* **Job A**
Please condense the paragraph in the Pacers forum thread that begins "Not only that but how are we going to get Rush minutes?" into a short bulleted list that keeps its main points.
* **Job B**
Carry on the Pacers forum thread from its last sentence.

* **Excerpt**
########

Not only that but how are we going to get Rush minutes? Players taken that high need to be starters, not 3rd stringers. We have about 4-5 players that deserve minutes over him (Dun, Granger, Williams, Daniels, K.Rush, Flip). Two of those are free agents, but I think it would be cool to have both Rush brothers here, not to mention Rush makes a good shooter off the bench. Something big better happen, we have to get rid of Daniels.


----------



## PacersguyUSA

So I was excited for this season for about......30 mins?

Is there ANY way we can negate this trade?


----------



## Pacersthebest

Quote from another board:



> That was the dumbest choice in Pacers history. Ron Artest makes better choices than that.


:clap2:


----------



## PaCeRhOLiC

Bird should've been fired ages ago. To say he's horrible is giving him a compliment. Our owner (owners) should be the ones who really need to blamed though. You don't keep a POS like Larry for so long and expect to magically improve just because he was a HOF player.

########

* **Information given**

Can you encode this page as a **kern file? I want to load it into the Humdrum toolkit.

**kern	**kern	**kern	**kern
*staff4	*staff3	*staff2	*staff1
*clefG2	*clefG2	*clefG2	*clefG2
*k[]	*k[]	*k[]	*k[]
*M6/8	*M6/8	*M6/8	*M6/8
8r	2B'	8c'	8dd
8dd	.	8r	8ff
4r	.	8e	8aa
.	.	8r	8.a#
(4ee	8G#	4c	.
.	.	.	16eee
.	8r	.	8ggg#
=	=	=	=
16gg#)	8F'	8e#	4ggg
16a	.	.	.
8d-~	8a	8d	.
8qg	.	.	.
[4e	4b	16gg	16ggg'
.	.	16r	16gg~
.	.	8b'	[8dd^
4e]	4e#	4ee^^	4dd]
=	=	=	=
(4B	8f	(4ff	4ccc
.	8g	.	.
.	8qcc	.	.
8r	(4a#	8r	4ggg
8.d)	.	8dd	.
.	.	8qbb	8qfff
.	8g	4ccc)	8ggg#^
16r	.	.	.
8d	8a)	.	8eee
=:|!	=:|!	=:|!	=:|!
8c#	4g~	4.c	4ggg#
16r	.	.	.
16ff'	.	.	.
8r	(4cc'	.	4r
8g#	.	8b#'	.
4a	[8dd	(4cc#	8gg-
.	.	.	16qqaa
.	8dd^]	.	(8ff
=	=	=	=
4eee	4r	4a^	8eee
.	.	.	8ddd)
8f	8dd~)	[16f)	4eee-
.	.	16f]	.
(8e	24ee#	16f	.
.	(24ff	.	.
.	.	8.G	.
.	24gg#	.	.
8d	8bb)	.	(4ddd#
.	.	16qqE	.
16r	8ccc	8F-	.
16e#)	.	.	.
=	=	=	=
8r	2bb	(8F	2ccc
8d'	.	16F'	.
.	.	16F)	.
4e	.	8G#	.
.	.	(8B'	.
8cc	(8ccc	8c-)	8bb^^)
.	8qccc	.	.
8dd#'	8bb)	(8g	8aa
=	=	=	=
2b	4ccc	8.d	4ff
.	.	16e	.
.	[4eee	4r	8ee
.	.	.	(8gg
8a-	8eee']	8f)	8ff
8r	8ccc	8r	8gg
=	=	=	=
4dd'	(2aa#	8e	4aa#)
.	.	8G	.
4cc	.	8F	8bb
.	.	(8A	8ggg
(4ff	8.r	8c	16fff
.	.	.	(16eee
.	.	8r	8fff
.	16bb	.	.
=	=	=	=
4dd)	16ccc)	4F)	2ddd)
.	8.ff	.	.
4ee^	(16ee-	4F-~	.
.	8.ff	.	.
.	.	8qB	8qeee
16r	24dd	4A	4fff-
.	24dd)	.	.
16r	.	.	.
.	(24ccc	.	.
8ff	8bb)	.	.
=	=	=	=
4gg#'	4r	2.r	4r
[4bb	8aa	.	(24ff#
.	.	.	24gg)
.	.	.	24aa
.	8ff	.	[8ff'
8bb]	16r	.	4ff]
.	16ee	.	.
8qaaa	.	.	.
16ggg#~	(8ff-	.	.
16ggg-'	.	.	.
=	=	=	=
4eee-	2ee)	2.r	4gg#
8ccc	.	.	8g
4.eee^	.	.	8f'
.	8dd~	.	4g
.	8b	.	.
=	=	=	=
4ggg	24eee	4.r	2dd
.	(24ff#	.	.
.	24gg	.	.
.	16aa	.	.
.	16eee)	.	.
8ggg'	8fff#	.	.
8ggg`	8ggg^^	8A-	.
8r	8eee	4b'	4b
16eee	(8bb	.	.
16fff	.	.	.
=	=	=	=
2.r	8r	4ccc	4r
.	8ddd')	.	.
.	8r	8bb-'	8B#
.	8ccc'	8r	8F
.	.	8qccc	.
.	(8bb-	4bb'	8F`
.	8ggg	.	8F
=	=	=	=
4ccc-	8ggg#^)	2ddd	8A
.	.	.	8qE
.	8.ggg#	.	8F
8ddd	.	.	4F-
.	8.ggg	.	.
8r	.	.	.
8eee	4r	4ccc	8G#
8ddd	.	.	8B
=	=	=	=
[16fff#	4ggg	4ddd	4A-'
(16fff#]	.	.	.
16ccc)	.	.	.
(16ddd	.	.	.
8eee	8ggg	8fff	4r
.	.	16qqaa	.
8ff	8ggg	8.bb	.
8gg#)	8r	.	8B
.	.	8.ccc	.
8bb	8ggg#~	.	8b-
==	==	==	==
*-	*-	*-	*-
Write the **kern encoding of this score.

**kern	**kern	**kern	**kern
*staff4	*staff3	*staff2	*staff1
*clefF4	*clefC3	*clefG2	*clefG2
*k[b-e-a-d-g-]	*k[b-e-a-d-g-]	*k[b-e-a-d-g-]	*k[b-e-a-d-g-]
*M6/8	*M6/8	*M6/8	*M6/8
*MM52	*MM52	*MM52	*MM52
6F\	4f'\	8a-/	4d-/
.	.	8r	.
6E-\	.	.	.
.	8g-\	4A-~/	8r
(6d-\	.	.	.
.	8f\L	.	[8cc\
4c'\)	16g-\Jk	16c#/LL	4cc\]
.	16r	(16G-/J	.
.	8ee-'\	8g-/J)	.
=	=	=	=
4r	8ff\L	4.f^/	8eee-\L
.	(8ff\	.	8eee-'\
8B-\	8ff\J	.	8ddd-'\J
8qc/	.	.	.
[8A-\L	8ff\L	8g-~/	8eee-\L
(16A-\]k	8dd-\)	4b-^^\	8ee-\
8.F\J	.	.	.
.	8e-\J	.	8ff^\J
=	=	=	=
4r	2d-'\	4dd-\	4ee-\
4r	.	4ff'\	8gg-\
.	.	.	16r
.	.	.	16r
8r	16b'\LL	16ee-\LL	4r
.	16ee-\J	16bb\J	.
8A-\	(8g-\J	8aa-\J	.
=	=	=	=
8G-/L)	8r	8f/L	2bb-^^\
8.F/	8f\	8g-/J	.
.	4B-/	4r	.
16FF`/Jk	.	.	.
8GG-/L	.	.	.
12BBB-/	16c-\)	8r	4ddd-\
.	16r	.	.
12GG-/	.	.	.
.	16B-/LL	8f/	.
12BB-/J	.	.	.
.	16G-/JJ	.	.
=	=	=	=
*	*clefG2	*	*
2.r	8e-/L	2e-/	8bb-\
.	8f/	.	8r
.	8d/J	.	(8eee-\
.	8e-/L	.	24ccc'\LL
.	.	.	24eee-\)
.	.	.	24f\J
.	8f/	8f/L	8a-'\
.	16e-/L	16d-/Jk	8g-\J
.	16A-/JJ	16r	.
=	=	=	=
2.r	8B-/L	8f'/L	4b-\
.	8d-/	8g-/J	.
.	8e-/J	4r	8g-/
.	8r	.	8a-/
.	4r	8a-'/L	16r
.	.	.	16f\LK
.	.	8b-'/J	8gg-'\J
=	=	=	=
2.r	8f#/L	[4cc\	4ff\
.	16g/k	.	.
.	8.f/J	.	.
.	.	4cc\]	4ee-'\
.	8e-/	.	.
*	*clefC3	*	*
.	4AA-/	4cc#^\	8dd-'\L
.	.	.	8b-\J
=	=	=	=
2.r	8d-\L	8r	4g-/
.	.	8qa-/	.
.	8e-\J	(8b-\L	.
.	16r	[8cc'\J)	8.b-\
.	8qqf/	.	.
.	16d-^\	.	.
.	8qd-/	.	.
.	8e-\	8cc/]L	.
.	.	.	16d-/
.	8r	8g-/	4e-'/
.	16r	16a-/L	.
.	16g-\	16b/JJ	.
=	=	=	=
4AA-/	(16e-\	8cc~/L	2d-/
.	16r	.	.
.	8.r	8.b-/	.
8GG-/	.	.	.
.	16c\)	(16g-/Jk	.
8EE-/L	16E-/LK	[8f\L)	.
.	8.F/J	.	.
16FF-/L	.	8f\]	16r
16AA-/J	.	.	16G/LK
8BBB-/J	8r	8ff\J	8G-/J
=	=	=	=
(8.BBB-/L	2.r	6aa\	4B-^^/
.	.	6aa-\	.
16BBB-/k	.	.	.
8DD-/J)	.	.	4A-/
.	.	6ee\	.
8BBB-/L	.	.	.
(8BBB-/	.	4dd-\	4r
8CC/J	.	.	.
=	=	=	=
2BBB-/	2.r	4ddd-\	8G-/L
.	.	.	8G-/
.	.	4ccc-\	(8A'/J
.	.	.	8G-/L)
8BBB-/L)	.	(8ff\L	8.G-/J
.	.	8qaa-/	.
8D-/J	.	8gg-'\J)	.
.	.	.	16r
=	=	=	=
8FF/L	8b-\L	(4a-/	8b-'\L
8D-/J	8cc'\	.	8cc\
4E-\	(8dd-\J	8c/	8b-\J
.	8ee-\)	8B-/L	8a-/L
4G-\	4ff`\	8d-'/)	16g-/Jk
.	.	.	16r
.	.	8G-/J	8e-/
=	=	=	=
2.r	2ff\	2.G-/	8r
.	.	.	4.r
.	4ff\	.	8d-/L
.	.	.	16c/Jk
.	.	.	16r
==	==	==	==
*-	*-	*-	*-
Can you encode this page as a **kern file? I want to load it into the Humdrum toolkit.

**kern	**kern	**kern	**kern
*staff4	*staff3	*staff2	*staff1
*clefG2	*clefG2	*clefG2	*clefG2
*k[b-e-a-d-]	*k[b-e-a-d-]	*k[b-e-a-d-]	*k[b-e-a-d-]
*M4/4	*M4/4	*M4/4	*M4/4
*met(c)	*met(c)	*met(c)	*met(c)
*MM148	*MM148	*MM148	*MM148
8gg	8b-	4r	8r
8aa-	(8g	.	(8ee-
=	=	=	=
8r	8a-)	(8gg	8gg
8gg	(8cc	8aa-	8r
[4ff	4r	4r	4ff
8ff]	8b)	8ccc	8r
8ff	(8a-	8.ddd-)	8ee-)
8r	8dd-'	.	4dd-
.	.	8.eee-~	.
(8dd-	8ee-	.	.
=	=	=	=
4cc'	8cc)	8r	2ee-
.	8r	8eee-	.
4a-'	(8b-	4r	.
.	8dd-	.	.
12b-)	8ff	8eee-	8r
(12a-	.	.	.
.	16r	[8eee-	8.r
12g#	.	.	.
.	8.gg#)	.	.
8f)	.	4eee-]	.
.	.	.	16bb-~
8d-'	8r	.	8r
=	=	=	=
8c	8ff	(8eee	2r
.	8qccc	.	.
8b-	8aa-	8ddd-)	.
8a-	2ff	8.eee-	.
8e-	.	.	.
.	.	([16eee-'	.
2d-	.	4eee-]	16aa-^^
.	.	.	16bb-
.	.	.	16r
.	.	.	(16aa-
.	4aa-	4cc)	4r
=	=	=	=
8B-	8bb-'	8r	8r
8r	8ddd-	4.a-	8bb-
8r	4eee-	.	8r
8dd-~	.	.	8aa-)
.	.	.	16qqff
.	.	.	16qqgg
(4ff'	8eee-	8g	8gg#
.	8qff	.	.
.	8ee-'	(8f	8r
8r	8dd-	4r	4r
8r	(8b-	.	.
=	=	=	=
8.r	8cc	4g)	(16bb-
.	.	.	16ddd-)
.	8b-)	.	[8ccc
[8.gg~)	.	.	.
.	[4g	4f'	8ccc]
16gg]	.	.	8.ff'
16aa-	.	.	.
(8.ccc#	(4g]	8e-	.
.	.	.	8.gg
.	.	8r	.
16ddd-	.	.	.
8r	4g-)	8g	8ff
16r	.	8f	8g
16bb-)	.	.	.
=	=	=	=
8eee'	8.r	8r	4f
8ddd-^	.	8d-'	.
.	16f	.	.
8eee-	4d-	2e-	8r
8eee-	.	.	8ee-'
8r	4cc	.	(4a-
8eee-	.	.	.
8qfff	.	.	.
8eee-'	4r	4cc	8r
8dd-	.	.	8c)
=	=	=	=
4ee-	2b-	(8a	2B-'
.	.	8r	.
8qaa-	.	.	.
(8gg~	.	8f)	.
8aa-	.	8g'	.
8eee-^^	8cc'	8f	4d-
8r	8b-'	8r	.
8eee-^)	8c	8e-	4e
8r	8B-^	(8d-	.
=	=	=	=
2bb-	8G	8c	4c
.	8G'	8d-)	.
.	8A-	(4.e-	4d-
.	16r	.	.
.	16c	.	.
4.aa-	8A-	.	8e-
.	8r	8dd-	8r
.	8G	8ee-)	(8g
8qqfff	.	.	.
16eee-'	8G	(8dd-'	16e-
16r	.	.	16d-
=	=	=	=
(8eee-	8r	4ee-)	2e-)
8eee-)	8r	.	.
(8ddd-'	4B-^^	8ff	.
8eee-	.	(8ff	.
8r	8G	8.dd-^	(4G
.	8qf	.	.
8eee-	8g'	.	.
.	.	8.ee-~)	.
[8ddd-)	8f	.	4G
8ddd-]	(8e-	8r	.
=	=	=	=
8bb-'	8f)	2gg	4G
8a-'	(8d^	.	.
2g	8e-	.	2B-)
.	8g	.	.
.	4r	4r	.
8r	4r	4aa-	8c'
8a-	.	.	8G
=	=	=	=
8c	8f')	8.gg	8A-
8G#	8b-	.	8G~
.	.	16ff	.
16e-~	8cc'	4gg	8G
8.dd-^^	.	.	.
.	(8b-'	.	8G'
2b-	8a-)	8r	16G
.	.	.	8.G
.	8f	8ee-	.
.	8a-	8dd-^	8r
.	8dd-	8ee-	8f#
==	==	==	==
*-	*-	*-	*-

########

* **Exercise response A**
- It is unclear how Rush will get minutes; a player taken that high should be a starter, not a third-stringer.
- About 4–5 players deserve minutes over him: Dun, Granger, Williams, Daniels, K. Rush and Flip.
- Two of those are free agents, but having both Rush brothers would be cool, and Rush makes a good shooter off the bench.
- Something big has to happen, and Daniels has to go.

* **Exercise response B**
----------



## btyler

End everything. I'm sitting in Conseco right now, and we were SO HAPPY that Bayless got picked. Then... the trade was made... and the life of the Pacers fans have been destroyed. I'm actually with Chris, AKA PacersFan, right now, and he's so pissed. This is absolutely horrible. Even our friend Kory, who isn't even really a basketball fan, is like an enraged puma right now. That's how bad this is.

Fire Bird. Now. I'm embarrassed.


----------



## Floods

After reading the posts in this thread I feel awful for laughing at that trade. But I do anyway. Sorry guys. :smile:


----------



## PaCeRhOLiC

I have lost all hope on this team, and fully expect us to have another lottery pick next year, but of course Bird will trade the rights to that player for some role player bum. We deserve better than this, MUCH MUCH better than this.


----------



## thaKEAF

:laugh: enraged puma


----------



## Floods

LMAO did anyone see Bird's video conference? Pure gold. :laugh:


----------



## PaCeRhOLiC

David_Ortiz said:


> LMAO did anyone see Bird's video conference? Pure gold. :laugh:





I stopped watching the draft after that stupid trade Donut, could care less to see him humilate us even further.


----------



## Redeemed

I bet he was getting heckled bad at Conseco.. maybe even pushed or hit some. He made the worst trade I have ever seen.


----------



## Redeemed

I love the deal now. Thats a steal man since we wanted Rush, Hibbert, and Arthur and got all of them! Bird came through for us.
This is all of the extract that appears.